◆ Records shown ◆
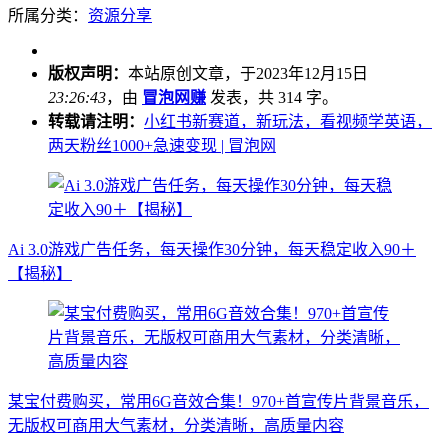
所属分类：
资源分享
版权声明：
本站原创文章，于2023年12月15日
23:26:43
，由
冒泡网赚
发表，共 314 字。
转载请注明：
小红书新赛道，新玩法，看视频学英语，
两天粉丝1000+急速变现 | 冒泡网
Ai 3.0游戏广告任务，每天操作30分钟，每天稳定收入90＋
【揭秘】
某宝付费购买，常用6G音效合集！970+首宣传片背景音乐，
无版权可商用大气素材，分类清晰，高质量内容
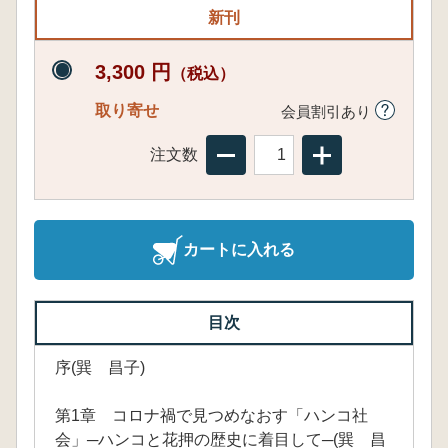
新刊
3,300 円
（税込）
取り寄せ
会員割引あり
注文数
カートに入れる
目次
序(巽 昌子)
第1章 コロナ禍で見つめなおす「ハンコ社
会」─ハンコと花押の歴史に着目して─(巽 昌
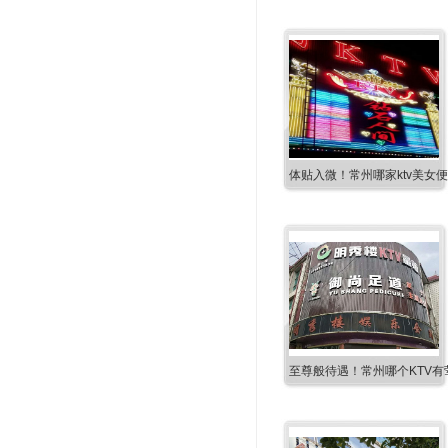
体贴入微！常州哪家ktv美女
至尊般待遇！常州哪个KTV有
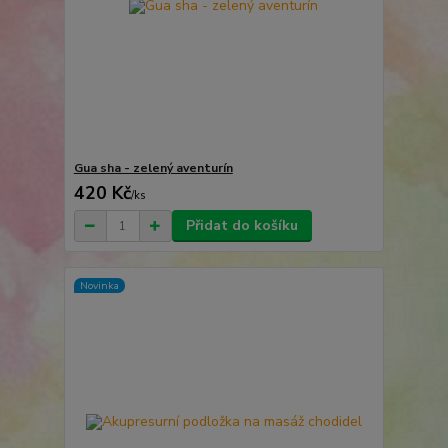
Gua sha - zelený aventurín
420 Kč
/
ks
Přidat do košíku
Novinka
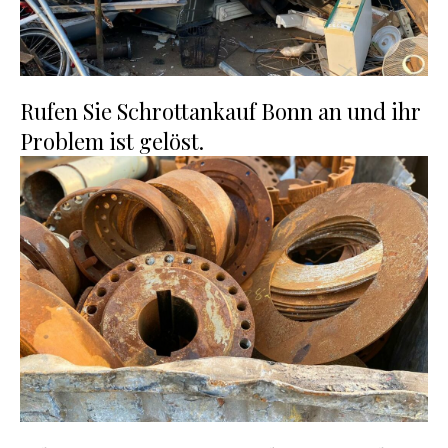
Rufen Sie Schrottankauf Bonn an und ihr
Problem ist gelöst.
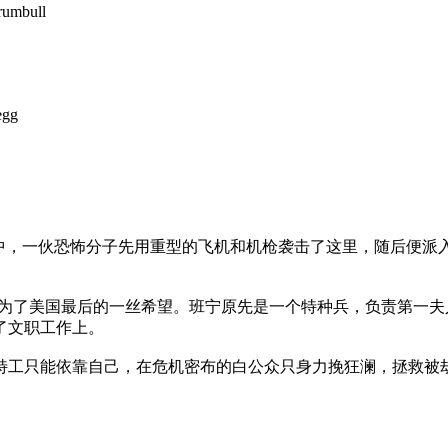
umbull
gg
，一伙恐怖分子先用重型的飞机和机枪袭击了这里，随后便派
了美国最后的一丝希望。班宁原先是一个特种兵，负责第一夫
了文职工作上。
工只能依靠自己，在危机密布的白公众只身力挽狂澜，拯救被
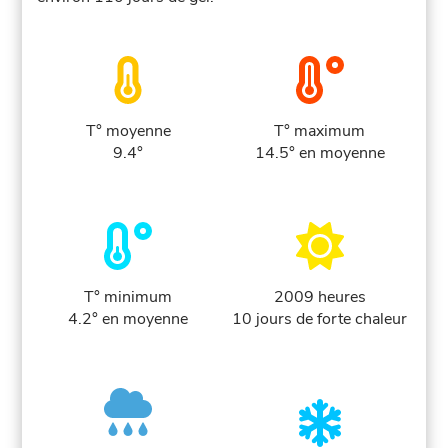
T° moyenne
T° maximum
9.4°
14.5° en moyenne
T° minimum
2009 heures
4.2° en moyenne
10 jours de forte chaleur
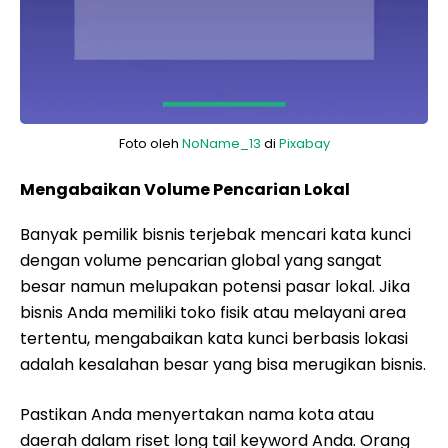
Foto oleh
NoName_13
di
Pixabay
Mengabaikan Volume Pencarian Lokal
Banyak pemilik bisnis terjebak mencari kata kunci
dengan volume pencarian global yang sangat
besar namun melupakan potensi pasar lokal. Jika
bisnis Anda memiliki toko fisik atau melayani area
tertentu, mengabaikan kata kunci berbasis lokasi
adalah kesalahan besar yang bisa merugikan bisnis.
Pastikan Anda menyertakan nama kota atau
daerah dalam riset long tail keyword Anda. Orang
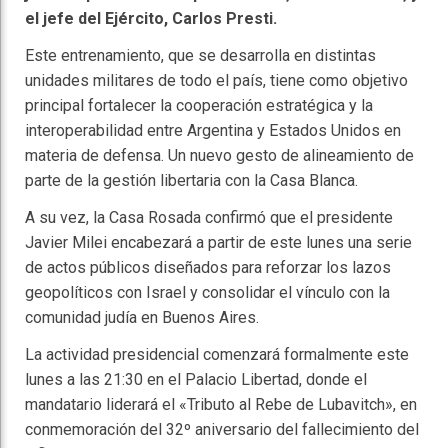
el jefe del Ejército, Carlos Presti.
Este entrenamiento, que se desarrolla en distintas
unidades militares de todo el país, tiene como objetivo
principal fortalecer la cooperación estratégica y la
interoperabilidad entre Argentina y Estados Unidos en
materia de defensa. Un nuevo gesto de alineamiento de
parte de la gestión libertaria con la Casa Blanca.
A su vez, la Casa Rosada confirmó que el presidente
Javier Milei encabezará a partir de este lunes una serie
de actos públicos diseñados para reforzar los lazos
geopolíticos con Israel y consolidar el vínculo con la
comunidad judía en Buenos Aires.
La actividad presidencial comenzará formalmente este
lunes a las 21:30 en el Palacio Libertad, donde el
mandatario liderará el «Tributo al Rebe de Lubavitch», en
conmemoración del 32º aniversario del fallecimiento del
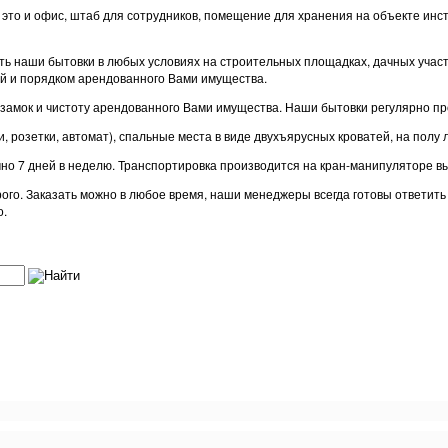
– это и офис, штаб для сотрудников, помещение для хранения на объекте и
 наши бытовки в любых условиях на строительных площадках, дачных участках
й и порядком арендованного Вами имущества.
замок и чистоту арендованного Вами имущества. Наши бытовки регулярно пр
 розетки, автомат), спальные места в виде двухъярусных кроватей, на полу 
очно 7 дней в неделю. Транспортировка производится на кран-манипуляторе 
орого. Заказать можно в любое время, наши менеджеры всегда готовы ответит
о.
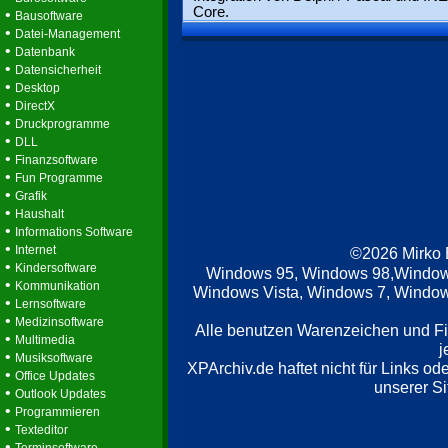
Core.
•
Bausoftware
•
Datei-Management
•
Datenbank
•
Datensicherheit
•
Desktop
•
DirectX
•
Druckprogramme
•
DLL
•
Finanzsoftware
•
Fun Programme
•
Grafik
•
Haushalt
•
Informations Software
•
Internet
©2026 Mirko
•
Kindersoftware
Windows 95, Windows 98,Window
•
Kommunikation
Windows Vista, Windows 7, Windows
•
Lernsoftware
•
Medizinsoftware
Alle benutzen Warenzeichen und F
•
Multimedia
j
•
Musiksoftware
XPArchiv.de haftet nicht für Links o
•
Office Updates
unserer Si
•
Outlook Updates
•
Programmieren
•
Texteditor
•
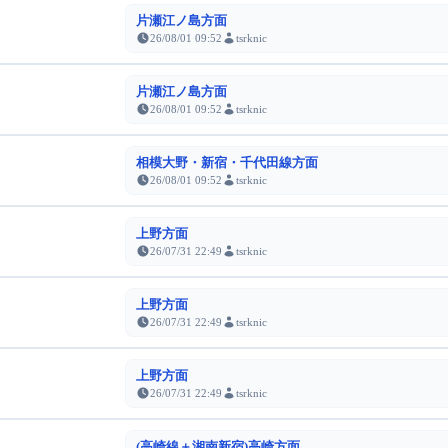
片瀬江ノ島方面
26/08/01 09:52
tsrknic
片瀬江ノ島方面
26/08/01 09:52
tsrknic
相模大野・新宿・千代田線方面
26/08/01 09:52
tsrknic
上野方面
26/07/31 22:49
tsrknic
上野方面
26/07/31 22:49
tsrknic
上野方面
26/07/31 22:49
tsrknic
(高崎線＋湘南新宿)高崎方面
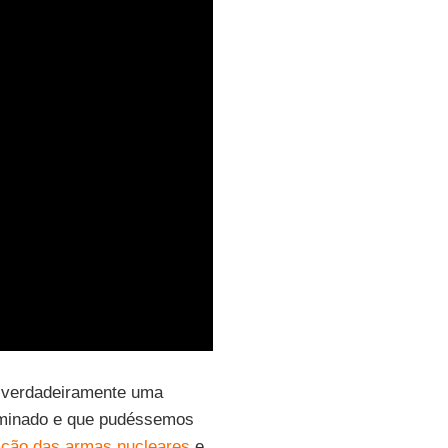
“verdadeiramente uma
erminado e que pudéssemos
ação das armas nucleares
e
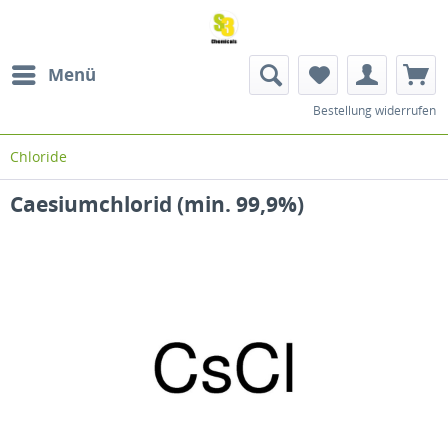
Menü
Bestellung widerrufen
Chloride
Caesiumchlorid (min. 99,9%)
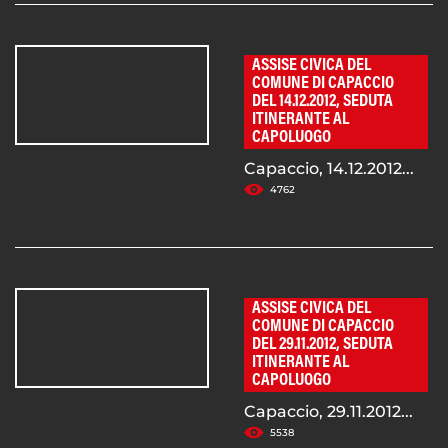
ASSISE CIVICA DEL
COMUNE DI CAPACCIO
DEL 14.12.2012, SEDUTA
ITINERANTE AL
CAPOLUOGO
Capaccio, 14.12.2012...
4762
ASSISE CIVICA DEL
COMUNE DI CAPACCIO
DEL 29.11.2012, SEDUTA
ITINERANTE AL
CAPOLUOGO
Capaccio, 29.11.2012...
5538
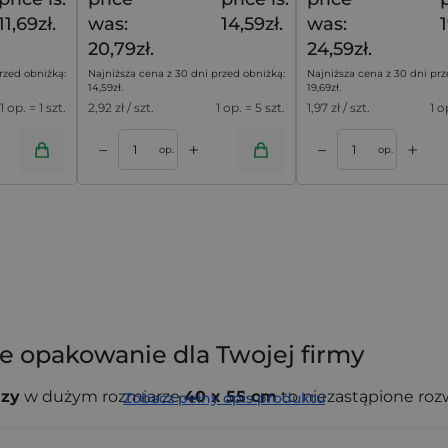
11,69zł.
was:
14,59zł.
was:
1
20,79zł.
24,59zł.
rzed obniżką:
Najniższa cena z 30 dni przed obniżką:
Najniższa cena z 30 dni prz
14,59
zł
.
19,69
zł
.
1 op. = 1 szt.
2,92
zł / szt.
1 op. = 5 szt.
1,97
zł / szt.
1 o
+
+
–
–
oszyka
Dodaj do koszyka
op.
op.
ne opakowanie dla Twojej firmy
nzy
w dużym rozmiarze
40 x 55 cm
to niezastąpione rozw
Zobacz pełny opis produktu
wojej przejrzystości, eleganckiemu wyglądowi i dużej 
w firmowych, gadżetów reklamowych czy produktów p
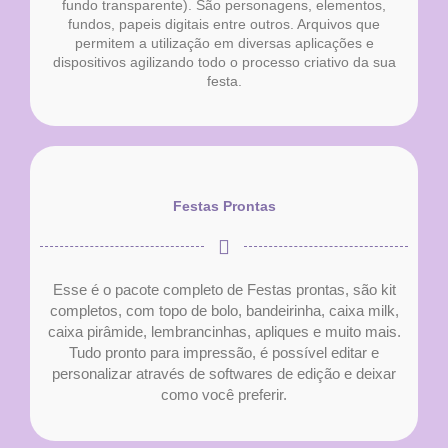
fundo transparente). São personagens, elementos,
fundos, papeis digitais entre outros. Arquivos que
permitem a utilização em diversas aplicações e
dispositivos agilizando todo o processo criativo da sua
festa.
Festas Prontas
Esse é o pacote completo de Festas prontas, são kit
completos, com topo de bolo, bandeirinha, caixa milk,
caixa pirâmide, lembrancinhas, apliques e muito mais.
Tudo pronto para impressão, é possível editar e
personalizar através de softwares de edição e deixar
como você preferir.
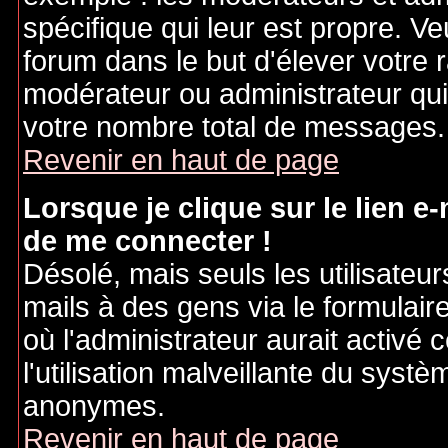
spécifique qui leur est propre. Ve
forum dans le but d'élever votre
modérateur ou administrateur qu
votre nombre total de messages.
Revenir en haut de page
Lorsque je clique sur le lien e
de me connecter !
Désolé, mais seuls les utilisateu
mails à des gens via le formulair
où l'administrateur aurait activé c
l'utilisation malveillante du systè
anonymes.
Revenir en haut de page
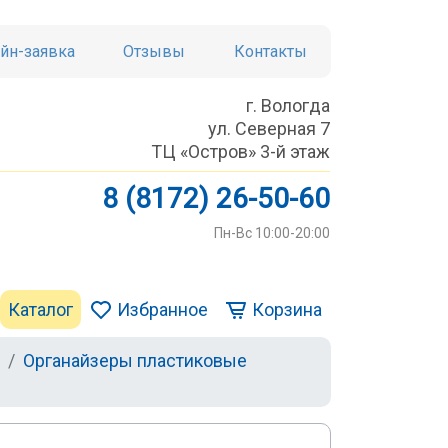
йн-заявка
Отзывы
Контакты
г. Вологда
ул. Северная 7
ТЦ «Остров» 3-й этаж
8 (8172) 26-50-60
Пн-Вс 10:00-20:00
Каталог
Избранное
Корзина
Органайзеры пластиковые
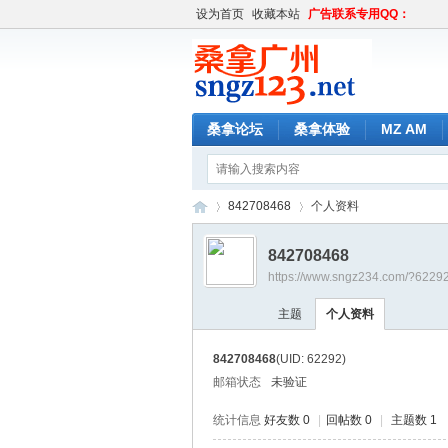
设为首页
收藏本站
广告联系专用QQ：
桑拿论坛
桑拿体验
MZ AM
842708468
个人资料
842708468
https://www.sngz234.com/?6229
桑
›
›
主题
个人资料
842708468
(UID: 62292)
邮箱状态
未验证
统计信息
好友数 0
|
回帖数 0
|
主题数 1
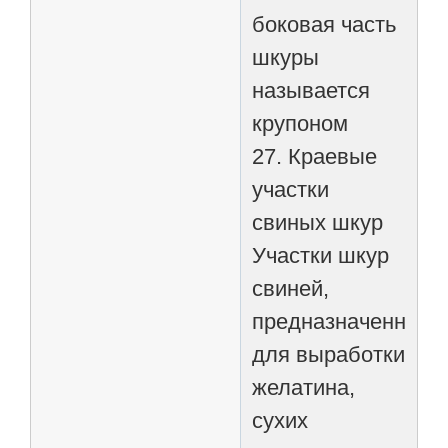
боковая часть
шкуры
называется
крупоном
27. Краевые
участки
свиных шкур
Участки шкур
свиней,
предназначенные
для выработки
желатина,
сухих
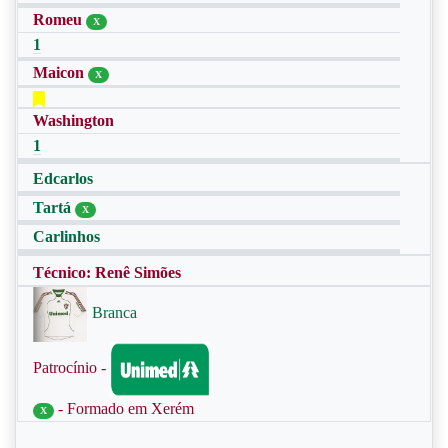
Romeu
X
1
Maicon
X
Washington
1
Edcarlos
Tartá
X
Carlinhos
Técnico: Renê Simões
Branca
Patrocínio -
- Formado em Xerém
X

◆ Instructions for the task ◆
Restate the whole listing exactly as written, minus the pictures.

◆ Written answer ◆
所属分类：
资源分享
版权声明：
本站原创文章，于2023年12月15日
23:26:43
，由
冒泡网赚
发表，共 314 字。
转载请注明：
小红书新赛道，新玩法，看视频学英语，
两天粉丝1000+急速变现 | 冒泡网
Ai 3.0游戏广告任务，每天操作30分钟，每天稳定收入90＋
【揭秘】
某宝付费购买，常用6G音效合集！970+首宣传片背景音乐，
无版权可商用大气素材，分类清晰，高质量内容
新刊
3,300 円
（税込）
取り寄せ
会員割引あり
注文数
カートに入れる
目次
序(巽 昌子)
第1章 コロナ禍で見つめなおす「ハンコ社
会」─ハンコと花押の歴史に着目して─(巽 昌
体贴入微！常州哪家ktv美女
至尊般待遇！常州哪个KTV有
Gua sha - zelený aventurín
420 Kč
/
ks
Přidat do košíku
Novinka
Rufen Sie Schrottankauf Bonn an und ihr
Problem ist gelöst.
umbull
gg
，一伙恐怖分子先用重型的飞机和机枪袭击了这里，随后便派
了美国最后的一丝希望。班宁原先是一个特种兵，负责第一夫
了文职工作上。
工只能依靠自己，在危机密布的白公众只身力挽狂澜，拯救被
T° moyenne
T° maximum
9.4°
14.5° en moyenne
T° minimum
2009 heures
4.2° en moyenne
10 jours de forte chaleur
Foto oleh
NoName_13
di
Pixabay
Mengabaikan Volume Pencarian Lokal
Banyak pemilik bisnis terjebak mencari kata kunci
dengan volume pencarian global yang sangat
besar namun melupakan potensi pasar lokal. Jika
bisnis Anda memiliki toko fisik atau melayani area
tertentu, mengabaikan kata kunci berbasis lokasi
adalah kesalahan besar yang bisa merugikan bisnis.
Pastikan Anda menyertakan nama kota atau
daerah dalam riset long tail keyword Anda. Orang
el jefe del Ejército, Carlos Presti.
Este entrenamiento, que se desarrolla en distintas
unidades militares de todo el país, tiene como objetivo
principal fortalecer la cooperación estratégica y la
interoperabilidad entre Argentina y Estados Unidos en
materia de defensa. Un nuevo gesto de alineamiento de
parte de la gestión libertaria con la Casa Blanca.
A su vez, la Casa Rosada confirmó que el presidente
Javier Milei encabezará a partir de este lunes una serie
de actos públicos diseñados para reforzar los lazos
geopolíticos con Israel y consolidar el vínculo con la
comunidad judía en Buenos Aires.
La actividad presidencial comenzará formalmente este
lunes a las 21:30 en el Palacio Libertad, donde el
mandatario liderará el «Tributo al Rebe de Lubavitch», en
conmemoración del 32º aniversario del fallecimiento del
– это и офис, штаб для сотрудников, помещение для хранения на объекте и
 наши бытовки в любых условиях на строительных площадках, дачных участках
й и порядком арендованного Вами имущества.
замок и чистоту арендованного Вами имущества. Наши бытовки регулярно пр
 розетки, автомат), спальные места в виде двухъярусных кроватей, на полу 
очно 7 дней в неделю. Транспортировка производится на кран-манипуляторе 
орого. Заказать можно в любое время, наши менеджеры всегда готовы ответит
о.
Core.
•
Bausoftware
•
Datei-Management
•
Datenbank
•
Datensicherheit
•
Desktop
•
DirectX
•
Druckprogramme
•
DLL
•
Finanzsoftware
•
Fun Programme
•
Grafik
•
Haushalt
•
Informations Software
•
Internet
©2026 Mirko
•
Kindersoftware
Windows 95, Windows 98,Window
•
Kommunikation
Windows Vista, Windows 7, Windows
•
Lernsoftware
•
Medizinsoftware
Alle benutzen Warenzeichen und F
•
Multimedia
j
•
Musiksoftware
XPArchiv.de haftet nicht für Links o
•
Office Updates
unserer Si
•
Outlook Updates
•
Programmieren
•
Texteditor
•
片瀬江ノ島方面
26/08/01 09:52
tsrknic
片瀬江ノ島方面
26/08/01 09:52
tsrknic
相模大野・新宿・千代田線方面
26/08/01 09:52
tsrknic
上野方面
26/07/31 22:49
tsrknic
上野方面
26/07/31 22:49
tsrknic
上野方面
26/07/31 22:49
tsrknic
(高崎線＋湘南新宿)高崎方面
“verdadeiramente uma
erminado e que pudéssemos
ação das armas nucleares
e
Menü
Bestellung widerrufen
Chloride
Caesiumchlorid (min. 99,9%)
ASSISE CIVICA DEL
COMUNE DI CAPACCIO
DEL 14.12.2012, SEDUTA
ITINERANTE AL
CAPOLUOGO
Capaccio, 14.12.2012...
4762
ASSISE CIVICA DEL
COMUNE DI CAPACCIO
DEL 29.11.2012, SEDUTA
ITINERANTE AL
CAPOLUOGO
Capaccio, 29.11.2012...
5538
11,69zł.
was:
14,59zł.
was:
1
20,79zł.
24,59zł.
rzed obniżką:
Najniższa cena z 30 dni przed obniżką:
Najniższa cena z 30 dni prz
14,59
zł
.
19,69
zł
.
1 op. = 1 szt.
2,92
zł / szt.
1 op. = 5 szt.
1,97
zł / szt.
1 o
+
+
–
–
oszyka
Dodaj do koszyka
op.
op.
ne opakowanie dla Twojej firmy
nzy
w dużym rozmiarze
40 x 55 cm
to niezastąpione rozw
Zobacz pełny opis produktu
wojej przejrzystości, eleganckiemu wyglądowi i dużej 
w firmowych, gadżetów reklamowych czy produktów p
fundo transparente). São personagens, elementos,
fundos, papeis digitais entre outros. Arquivos que
permitem a utilização em diversas aplicações e
dispositivos agilizando todo o processo criativo da sua
festa.
Festas Prontas
Esse é o pacote completo de Festas prontas, são kit
completos, com topo de bolo, bandeirinha, caixa milk,
caixa pirâmide, lembrancinhas, apliques e muito mais.
Tudo pronto para impressão, é possível editar e
personalizar através de softwares de edição e deixar
como você preferir.
spécifique qui leur est propre. Ve
forum dans le but d'élever votre
modérateur ou administrateur qu
votre nombre total de messages.
Revenir en haut de page
Lorsque je clique sur le lien e
de me connecter !
Désolé, mais seuls les utilisateu
mails à des gens via le formulair
où l'administrateur aurait activé c
l'utilisation malveillante du systè
anonymes.
Revenir en haut de page
йн-заявка
Отзывы
Контакты
г. Вологда
ул. Северная 7
ТЦ «Остров» 3-й этаж
8 (8172) 26-50-60
Пн-Вс 10:00-20:00
Каталог
Избранное
Корзина
Органайзеры пластиковые
设为首页
收藏本站
广告联系专用QQ：
桑拿论坛
桑拿体验
MZ AM
842708468
个人资料
842708468
https://www.sngz234.com/?6229
桑
›
›
主题
个人资料
842708468
(UID: 62292)
邮箱状态
未验证
统计信息
好友数 0
|
回帖数 0
|
主题数 1
боковая часть
шкуры
называется
крупоном
27. Краевые
участки
свиных шкур
Участки шкур
свиней,
предназначенные
для выработки
желатина,
сухих
Romeu
X
1
Maicon
X
Washington
1
Edcarlos
Tartá
X
Carlinhos
Técnico: Renê Simões
Branca
Patrocínio -
- Formado em Xerém
X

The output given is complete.